WHAT THIS TASK INVOLVES:
An acceptable answer repeats exactly the line containing "table_cell [98, 1305, 1142, 1564]" and all lines that follow it in the listing below, and it includes no pictures.

>>>>>

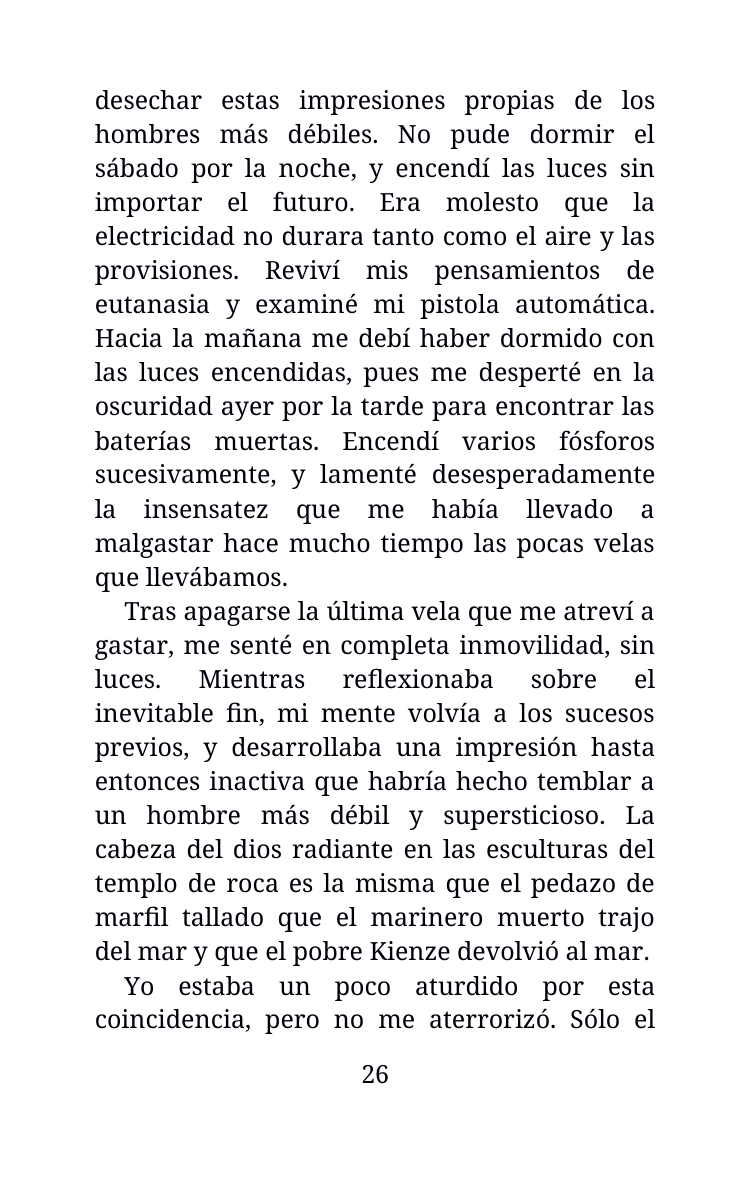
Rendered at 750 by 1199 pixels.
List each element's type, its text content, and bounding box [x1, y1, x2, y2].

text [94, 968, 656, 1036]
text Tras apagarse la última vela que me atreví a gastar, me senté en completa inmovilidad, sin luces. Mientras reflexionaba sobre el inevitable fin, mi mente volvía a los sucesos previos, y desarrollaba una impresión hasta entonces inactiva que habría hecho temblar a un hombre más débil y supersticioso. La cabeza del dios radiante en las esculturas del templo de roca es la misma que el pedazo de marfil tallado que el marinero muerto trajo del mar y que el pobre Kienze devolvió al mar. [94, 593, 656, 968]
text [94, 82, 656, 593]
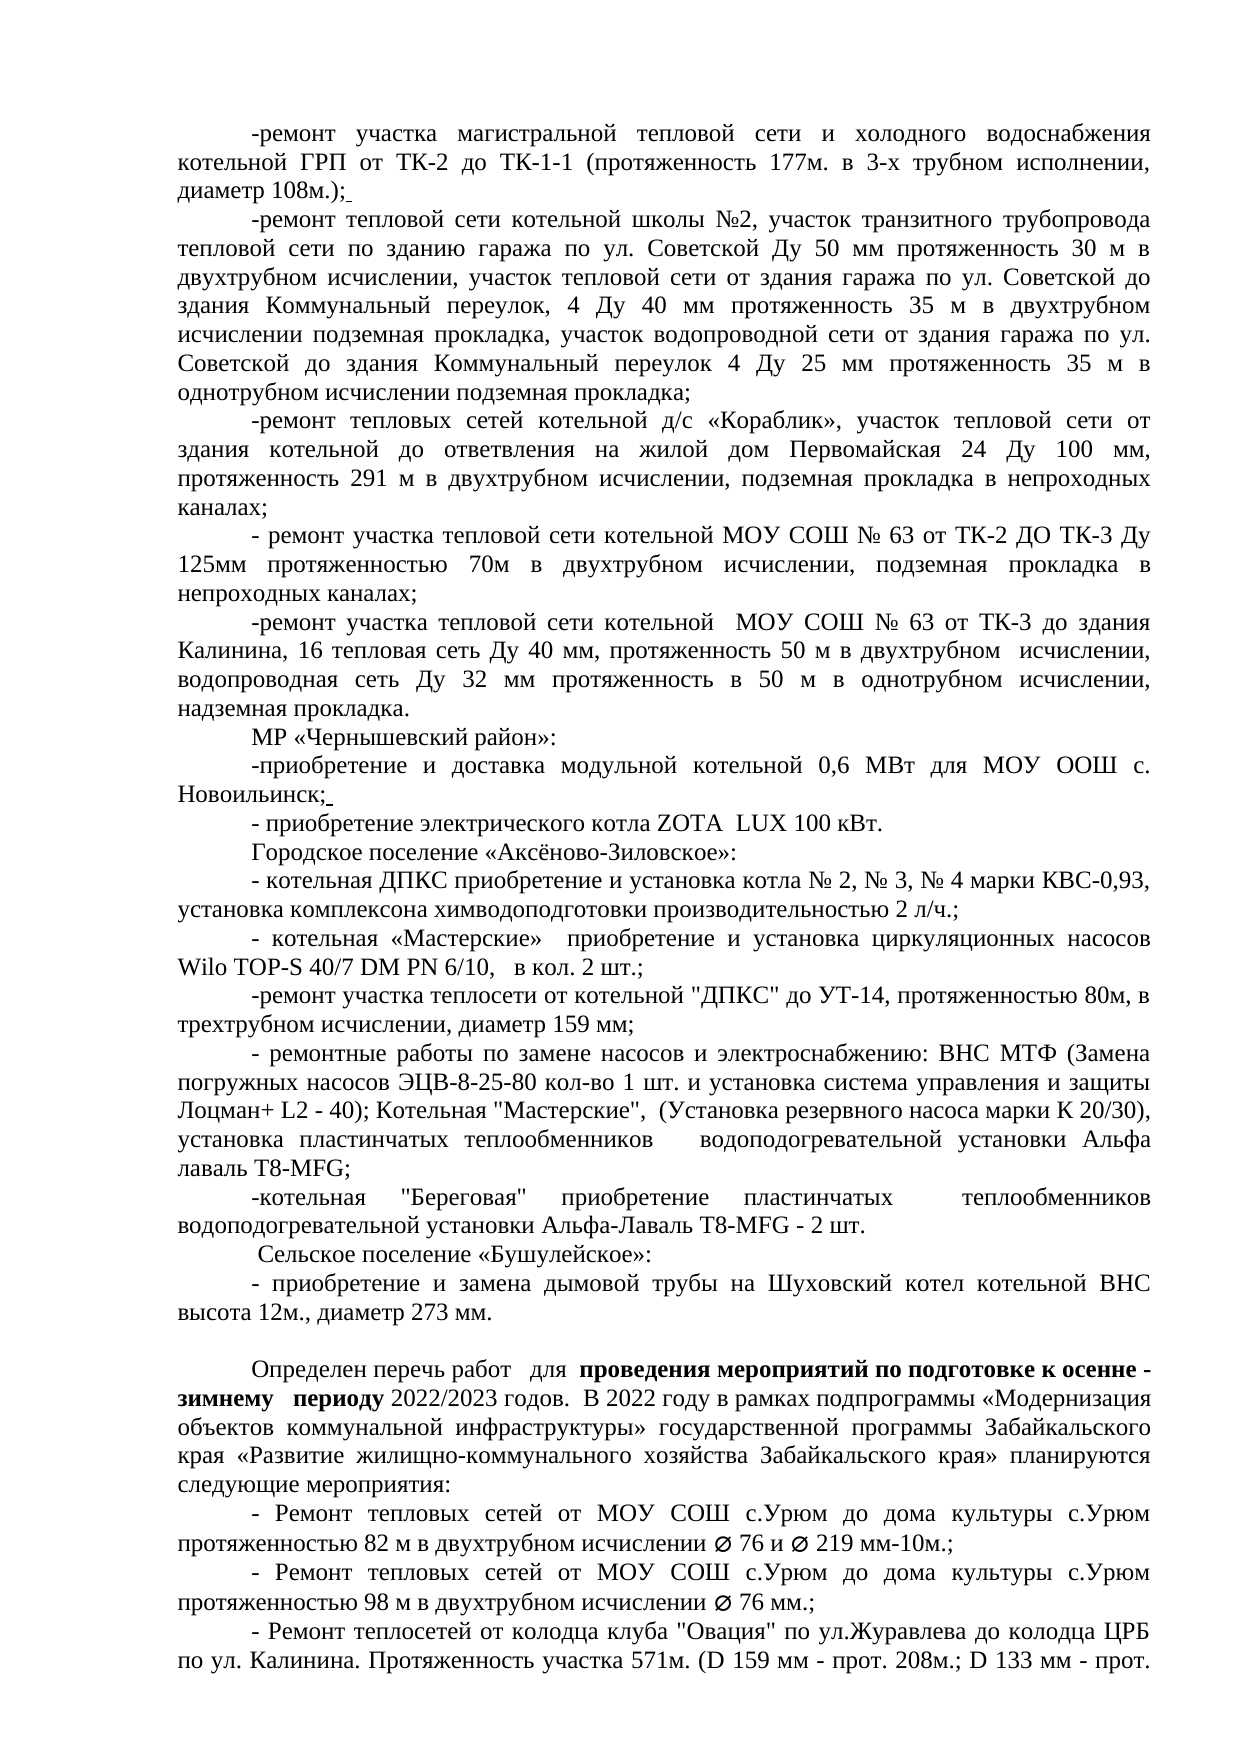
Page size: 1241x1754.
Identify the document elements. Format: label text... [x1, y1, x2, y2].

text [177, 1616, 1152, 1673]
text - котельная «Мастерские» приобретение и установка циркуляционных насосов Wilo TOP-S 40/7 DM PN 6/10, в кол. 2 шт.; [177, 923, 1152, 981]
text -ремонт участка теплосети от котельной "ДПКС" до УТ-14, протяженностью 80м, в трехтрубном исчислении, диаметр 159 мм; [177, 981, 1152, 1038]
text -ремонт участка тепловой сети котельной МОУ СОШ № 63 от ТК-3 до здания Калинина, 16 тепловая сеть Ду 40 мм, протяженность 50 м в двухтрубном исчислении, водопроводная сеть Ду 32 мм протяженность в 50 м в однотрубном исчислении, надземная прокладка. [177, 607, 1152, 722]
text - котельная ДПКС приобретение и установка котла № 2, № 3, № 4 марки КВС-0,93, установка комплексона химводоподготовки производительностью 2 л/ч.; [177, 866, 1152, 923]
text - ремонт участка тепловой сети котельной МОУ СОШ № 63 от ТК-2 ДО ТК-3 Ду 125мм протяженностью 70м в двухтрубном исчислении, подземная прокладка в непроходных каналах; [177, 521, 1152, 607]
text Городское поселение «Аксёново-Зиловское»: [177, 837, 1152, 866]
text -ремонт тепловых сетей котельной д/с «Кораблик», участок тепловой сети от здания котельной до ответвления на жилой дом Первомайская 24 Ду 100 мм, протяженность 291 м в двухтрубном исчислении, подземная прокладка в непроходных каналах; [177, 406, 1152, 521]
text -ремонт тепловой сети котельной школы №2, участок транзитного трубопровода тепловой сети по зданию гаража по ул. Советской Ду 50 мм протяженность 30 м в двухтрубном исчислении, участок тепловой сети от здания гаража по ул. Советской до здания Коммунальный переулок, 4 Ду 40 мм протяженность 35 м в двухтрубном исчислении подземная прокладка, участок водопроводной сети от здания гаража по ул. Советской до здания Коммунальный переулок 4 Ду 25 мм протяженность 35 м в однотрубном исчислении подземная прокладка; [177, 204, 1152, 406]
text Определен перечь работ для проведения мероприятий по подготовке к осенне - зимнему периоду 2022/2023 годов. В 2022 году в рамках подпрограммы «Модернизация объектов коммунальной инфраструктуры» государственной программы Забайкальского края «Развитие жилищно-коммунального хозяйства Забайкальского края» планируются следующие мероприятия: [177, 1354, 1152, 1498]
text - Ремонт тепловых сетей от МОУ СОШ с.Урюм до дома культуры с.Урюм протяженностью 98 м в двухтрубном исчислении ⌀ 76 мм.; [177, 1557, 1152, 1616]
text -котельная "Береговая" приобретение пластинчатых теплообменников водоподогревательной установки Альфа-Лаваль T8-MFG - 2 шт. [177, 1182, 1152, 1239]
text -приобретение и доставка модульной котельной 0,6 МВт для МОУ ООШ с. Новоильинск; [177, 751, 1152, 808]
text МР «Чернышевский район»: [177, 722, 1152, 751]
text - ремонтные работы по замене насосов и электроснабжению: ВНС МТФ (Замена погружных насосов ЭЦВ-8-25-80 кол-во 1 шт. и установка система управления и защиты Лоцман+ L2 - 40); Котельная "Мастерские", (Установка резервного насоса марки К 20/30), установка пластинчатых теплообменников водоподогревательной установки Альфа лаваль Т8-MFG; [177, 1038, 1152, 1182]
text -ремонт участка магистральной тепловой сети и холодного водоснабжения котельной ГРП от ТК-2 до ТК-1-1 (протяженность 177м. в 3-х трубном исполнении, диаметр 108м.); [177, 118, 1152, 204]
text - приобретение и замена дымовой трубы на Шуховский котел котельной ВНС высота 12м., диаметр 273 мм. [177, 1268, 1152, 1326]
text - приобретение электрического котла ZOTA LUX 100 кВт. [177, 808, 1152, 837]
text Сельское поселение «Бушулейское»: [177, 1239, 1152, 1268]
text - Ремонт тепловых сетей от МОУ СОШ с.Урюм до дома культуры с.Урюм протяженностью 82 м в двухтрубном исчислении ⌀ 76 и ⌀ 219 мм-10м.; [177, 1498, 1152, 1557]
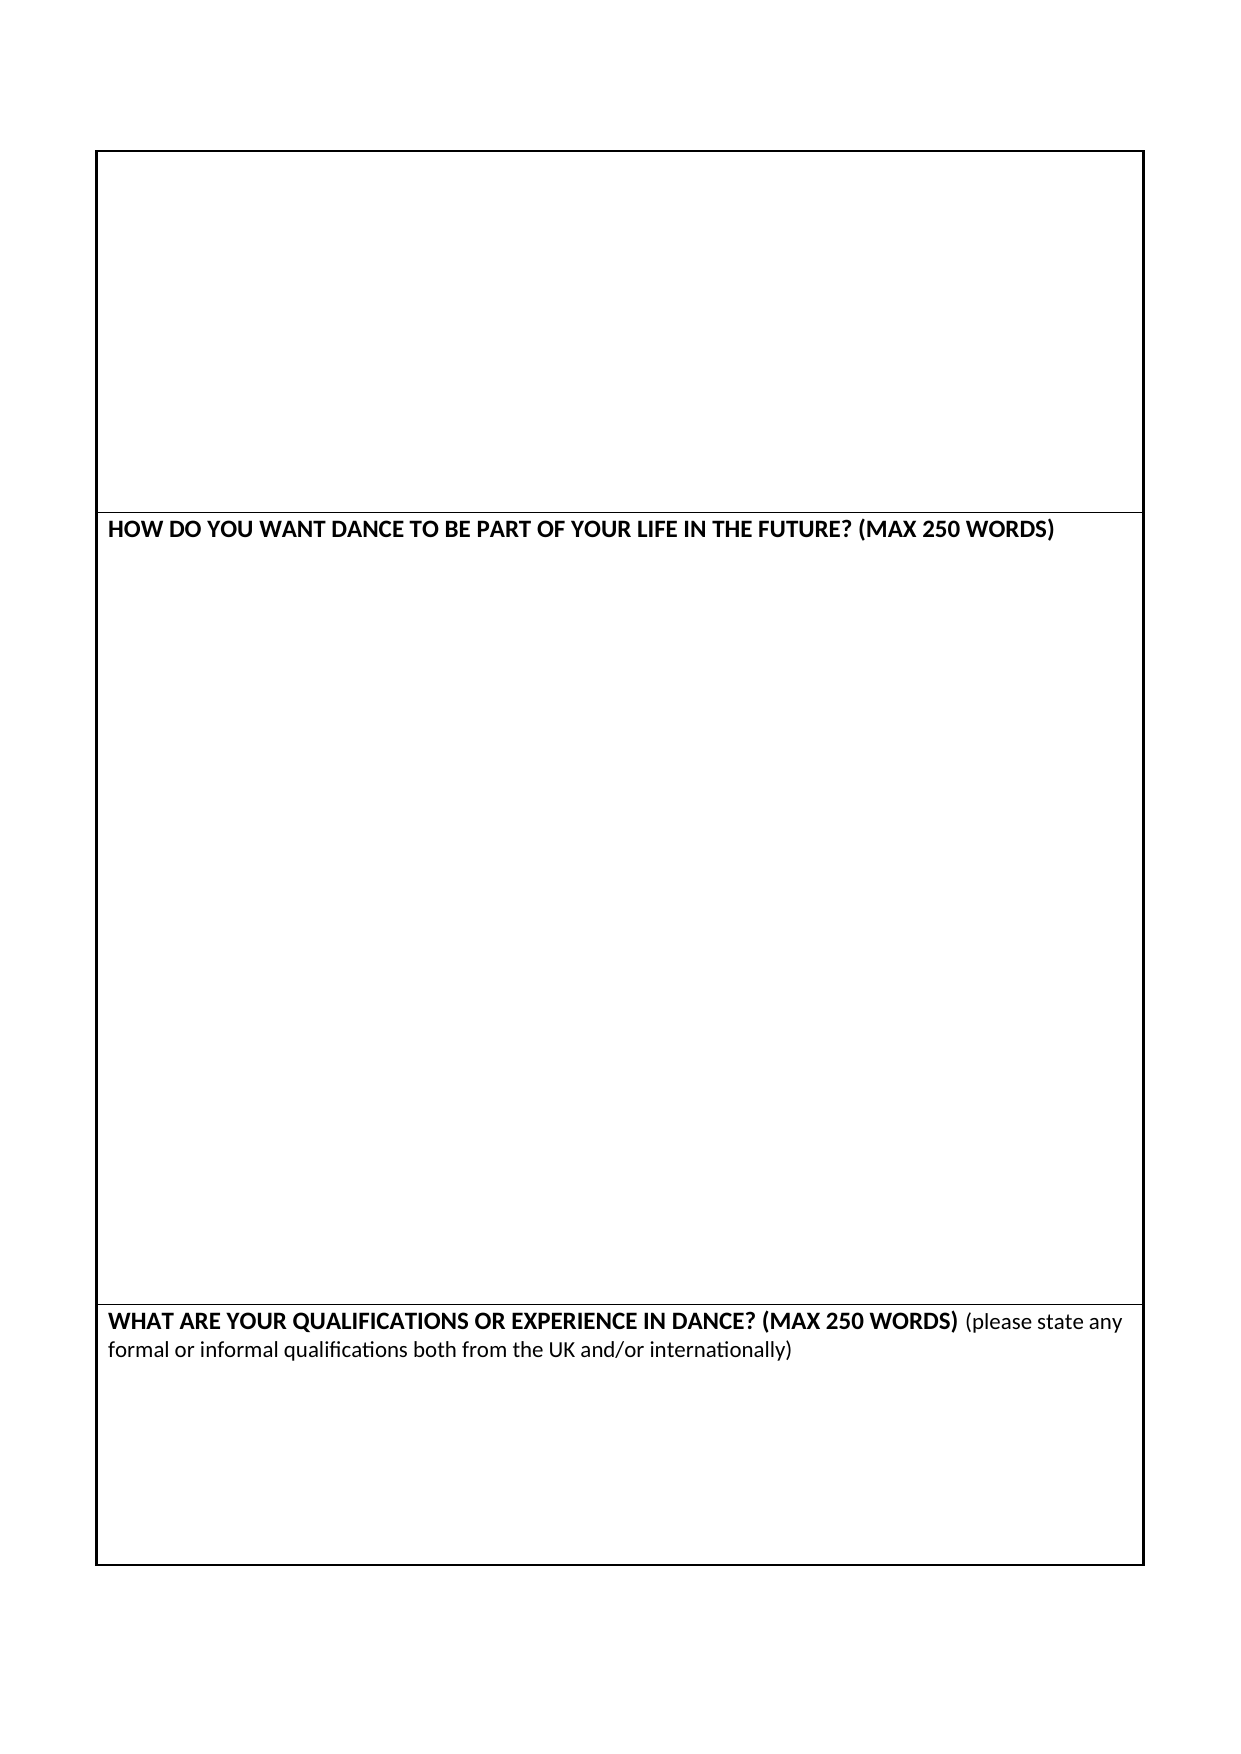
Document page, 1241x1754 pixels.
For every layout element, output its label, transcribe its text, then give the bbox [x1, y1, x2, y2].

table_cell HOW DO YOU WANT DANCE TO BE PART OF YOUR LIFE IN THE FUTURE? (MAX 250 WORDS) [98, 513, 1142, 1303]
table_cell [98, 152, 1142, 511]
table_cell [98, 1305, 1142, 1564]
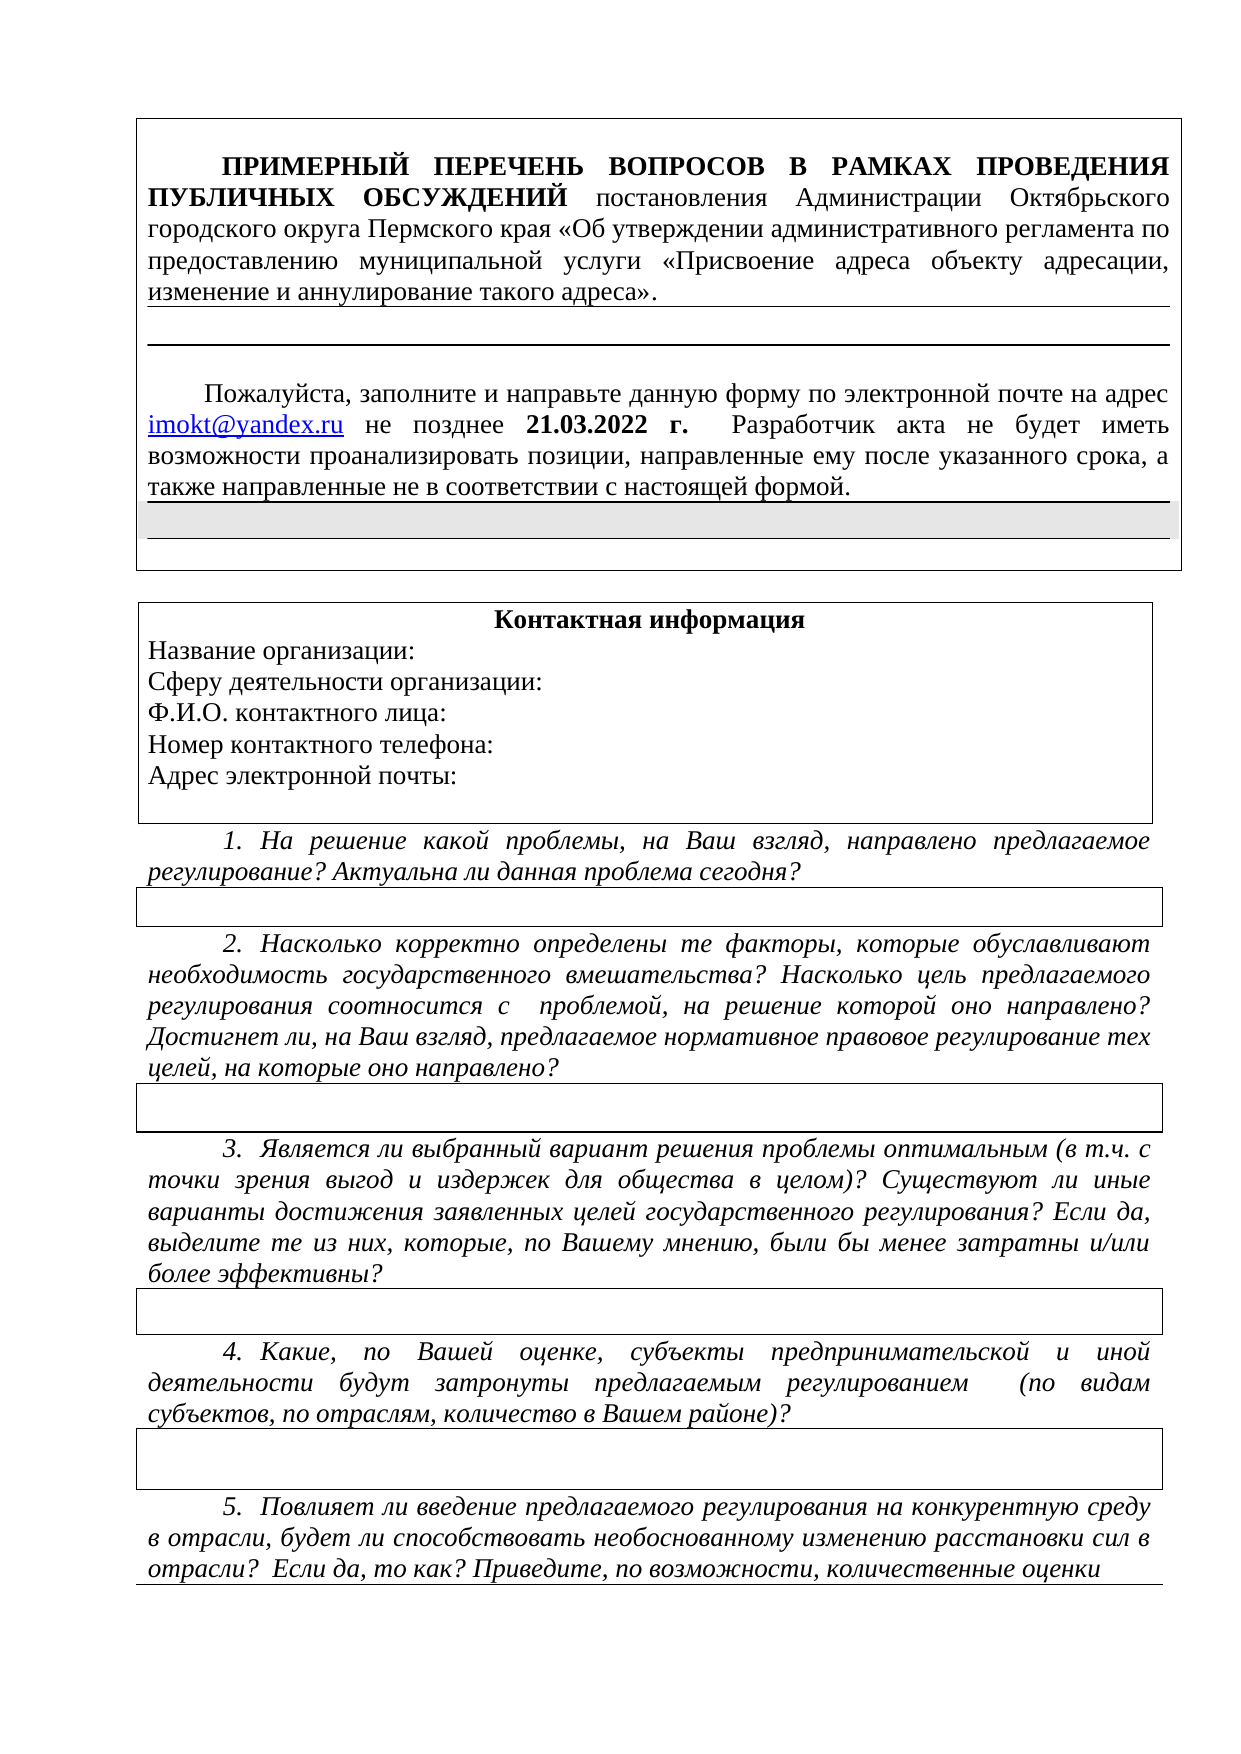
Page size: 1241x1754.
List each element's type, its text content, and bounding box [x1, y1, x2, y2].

<<<<<

TASK ANSWER:
table_cell [98, 1305, 1142, 1564]
Page size: 1241x1754.
List each element's type, its text content, and bounding box [x1, y1, x2, y2].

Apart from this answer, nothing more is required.